• **Objectives**
1) According to the guidance on helping someone leave a cult, why should you avoid criticizing or mocking the cult leader and members? Answer in one to three sentences.
2) Pick up the text on helping someone leave a cult right after its final sentence and keep writing it.

• **Document section**

::::::::

Don’t criticize or make fun of the cult leader and members—this only causes defensiveness.
Do … Be polite when reference is made to the cult and its leaders.
“A man who lacks judgment derides his neighbor, but a man of understanding holds his tongue.”
Don’t project negative emotions or get into arguments, in spite of your own discomfort.
Do … Allow Christ to control your anger, responding always with kindness.
“Don’t have anything to do with foolish and stupid arguments, because you know they produce quarrels. And the Lord’s servant must not quarrel; instead, he must be kind to everyone, able to teach, not resentful.”
(2 Timothy 2:23–24)
Don’t interrupt, regardless of your disapproval. Instead, learn to listen without interruption.
Do … Listen more than you talk.
“Even a fool is thought wise if he keeps silent, and discerning if he holds his tongue.”
Question: “What is the most effective thing I can do to help pull someone out of a cult?”
Answer: Plant a seed of doubt in the mind of the cult member, which, in time, can grow into bigger and bigger doubts. This can help the person become more objective and see errors in the cult’s teaching. God’s Spirit can cultivate the smallest seed to convict the cult member that something is terribly wrong.
“There is a time for everything … a time to plant and a time to uproot.” (Ecclesiastes 3:1–2)
Seed of Doubt
• Plant the realization that joy does exist outside the cult.
Send a scrapbook of family pictures to bring to mind happy memories prior to your loved one’s cult involvement.
• Plant specific proof of cult errors.
Show photocopies of unfulfilled prophecies by the Jehovah’s Witnesses from their own writings.
• Plant a fresh awareness that your loved one’s freedom to choose has been stifled.
Sincerely say, without sarcasm, “It’s a shame that you don’t have the freedom to decide for yourself when you can visit us.”
• Plant factual information on the cult, facts about which your loved one is probably unaware.
Provide proof of the prison record of a cult leader, stockpiling of arms, drug involvement with negative repercussions.
• Plant examples of inconsistencies within the cult’s doctrinal teachings.
Ask, “Is it true that Mormons teach ‘as man now is God once was’?” Show passages from the Book of Mormon (Mormon 9:9–11 and Moroni 7:22; 8:18) that say God doesn’t change. “Please help me understand which you think is incorrect, the Mormon teaching or the Mormon writings?”
|Goal #1:||Regain basic cognitive skills lost during cult involvement.|
|Duration:||From up to six or eight weeks after leaving a cult|
• To recall memory … The past is often suppressed.

::::::::

• **Extracted data**

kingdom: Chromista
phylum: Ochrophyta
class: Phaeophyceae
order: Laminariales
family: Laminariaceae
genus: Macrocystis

::::::::

• **Answer list**
1) Criticizing or making fun of the cult leader and members only causes defensiveness. The guidance therefore advises being polite whenever the cult and its leaders are mentioned.

2)
— Recall in detail positive events prior to cult involvement.
— Talk about positive childhood friends and family members.
— Laugh about previous humorous situations. (Do not “walk on eggshells.”)
• To speak clearly … Speech patterns are often broken.
— If the voice trails off, say, “Would you please repeat that?”
— If abstract global terms are used, ask what the terms mean for today.
— If the focus is on the future, talk about current events.
• To make decisions … Decision making is difficult because it was discouraged or denied.
— Discourage blind conformity by assuring them of their ability to make good individual choices, rather than conformity.
— Encourage them to choose their own food from the menu.
— Let them choose and purchase their own clothing.
“If someone is caught in a sin, you who are spiritual should restore him gently.” (Galatians 6:1)
|Goal #2:||Regain a sense of God-given worth and individuality lost during cult involvement.|
|Duration:||From the first or second month to as long as 24 months|
• To diffuse rage … Unhealthy regression when in the cult can swing to unhealthy aggression after leaving the cult, with violent verbal attacks toward the cult and its leaders.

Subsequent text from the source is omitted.